Ainsi, le risque est parfaitement intégré, imbriqué, dans le processus normal d’innovation, et accepté par ses acteurs. La société Apple par exemple est souvent considérée comme l’entreprise la plus innovante du monde. Mais si l’on considère tous les produits qu’elle a commercialisés depuis sa création, on s’aperçoit que les trois quarts d’entre eux ont été des échecs ou des succès très moyens. Il n’y a eu que six véritables succès. Cependant, si un échec fait perdre 50 ou 100 millions de dollars à Apple, un succès rapporte 100 milliards. Et pour l’entreprise, six échecs pour un succès constituent un bon rapport.

En France, malgré un crédit impôt recherche dont ils profitent parfois démesurément, les grands groupes ne prennent généralement pas de tels risques.

◆ **Explorer les documents**
(1) Citez le passage du texte sur le risque et l'innovation en partant de « Ainsi, le risque » et en allant jusqu'à « un bon rapport. ».
(2) Répondez aux questions suivantes à l'aide du texte sur le risque et l'innovation.
(a) Quelle proportion des produits commercialisés par Apple depuis sa création ont été des échecs ou des succès très moyens ?
(b) Combien de véritables succès Apple a-t-elle connus ?
(c) De quel dispositif les grands groupes profitent-ils en France, parfois démesurément ?

◆ **Documents fournis**
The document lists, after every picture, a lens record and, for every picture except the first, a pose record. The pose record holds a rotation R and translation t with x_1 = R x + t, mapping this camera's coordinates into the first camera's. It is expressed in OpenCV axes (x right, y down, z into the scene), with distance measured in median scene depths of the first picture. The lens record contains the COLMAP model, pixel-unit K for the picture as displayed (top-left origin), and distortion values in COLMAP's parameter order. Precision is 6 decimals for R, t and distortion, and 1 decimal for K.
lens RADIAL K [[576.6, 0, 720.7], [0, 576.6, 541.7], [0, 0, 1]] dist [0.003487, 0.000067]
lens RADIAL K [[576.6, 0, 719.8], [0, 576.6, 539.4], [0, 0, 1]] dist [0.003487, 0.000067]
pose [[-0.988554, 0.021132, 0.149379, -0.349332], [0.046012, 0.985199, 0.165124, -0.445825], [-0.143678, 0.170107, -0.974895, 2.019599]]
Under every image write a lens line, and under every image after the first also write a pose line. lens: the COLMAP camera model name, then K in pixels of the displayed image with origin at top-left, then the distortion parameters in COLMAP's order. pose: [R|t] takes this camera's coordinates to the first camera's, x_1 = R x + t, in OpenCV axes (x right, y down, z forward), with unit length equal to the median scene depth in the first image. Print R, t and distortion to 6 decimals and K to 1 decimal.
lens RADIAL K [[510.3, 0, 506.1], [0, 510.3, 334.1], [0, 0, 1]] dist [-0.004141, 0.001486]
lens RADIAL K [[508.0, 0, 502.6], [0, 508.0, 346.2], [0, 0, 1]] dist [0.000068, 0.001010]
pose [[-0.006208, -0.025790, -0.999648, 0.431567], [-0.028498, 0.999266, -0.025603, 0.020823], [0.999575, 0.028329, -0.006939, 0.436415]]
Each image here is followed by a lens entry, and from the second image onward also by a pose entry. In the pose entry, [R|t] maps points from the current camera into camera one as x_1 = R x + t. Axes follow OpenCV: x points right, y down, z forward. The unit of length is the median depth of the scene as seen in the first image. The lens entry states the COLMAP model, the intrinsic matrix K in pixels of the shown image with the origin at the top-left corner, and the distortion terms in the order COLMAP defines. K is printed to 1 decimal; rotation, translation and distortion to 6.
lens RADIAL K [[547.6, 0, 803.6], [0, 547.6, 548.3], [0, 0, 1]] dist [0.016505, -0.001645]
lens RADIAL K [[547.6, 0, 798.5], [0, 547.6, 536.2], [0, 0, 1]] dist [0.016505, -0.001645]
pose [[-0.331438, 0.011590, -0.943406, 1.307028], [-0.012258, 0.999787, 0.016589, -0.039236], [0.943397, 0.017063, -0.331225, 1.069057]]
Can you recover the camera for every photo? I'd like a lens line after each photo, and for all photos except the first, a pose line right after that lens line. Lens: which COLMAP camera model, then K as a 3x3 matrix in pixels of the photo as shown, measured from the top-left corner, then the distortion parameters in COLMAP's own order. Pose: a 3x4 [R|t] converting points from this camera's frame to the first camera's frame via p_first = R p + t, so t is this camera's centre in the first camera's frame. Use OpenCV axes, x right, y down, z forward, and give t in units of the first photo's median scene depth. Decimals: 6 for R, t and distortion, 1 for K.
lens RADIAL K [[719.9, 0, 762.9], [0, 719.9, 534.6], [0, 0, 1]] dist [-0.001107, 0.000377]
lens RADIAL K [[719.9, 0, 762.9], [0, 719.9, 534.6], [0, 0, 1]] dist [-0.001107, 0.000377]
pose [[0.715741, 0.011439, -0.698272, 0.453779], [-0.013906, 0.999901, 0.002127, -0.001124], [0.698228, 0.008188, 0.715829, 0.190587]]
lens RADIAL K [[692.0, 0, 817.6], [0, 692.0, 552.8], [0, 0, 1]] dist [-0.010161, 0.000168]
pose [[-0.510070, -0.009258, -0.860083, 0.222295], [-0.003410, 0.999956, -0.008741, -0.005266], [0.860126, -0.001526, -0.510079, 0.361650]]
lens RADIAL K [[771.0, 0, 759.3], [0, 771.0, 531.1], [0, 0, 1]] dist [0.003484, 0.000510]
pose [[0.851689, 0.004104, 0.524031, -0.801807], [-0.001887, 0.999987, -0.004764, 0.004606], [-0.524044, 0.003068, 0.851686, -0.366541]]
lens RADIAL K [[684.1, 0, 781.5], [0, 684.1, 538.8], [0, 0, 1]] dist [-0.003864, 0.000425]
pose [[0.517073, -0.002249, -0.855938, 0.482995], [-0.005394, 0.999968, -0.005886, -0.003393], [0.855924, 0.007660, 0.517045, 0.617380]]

◆ **Corrigé des exercices**
(1)
Ainsi, le risque est parfaitement intégré, imbriqué, dans le processus normal d’innovation, et accepté par ses acteurs. La société Apple par exemple est souvent considérée comme l’entreprise la plus innovante du monde. Mais si l’on considère tous les produits qu’elle a commercialisés depuis sa création, on s’aperçoit que les trois quarts d’entre eux ont été des échecs ou des succès très moyens. Il n’y a eu que six véritables succès. Cependant, si un échec fait perdre 50 ou 100 millions de dollars à Apple, un succès rapporte 100 milliards. Et pour l’entreprise, six échecs pour un succès constituent un bon rapport.

(2)
(a) Les trois quarts.
(b) Six.
(c) D'un crédit impôt recherche.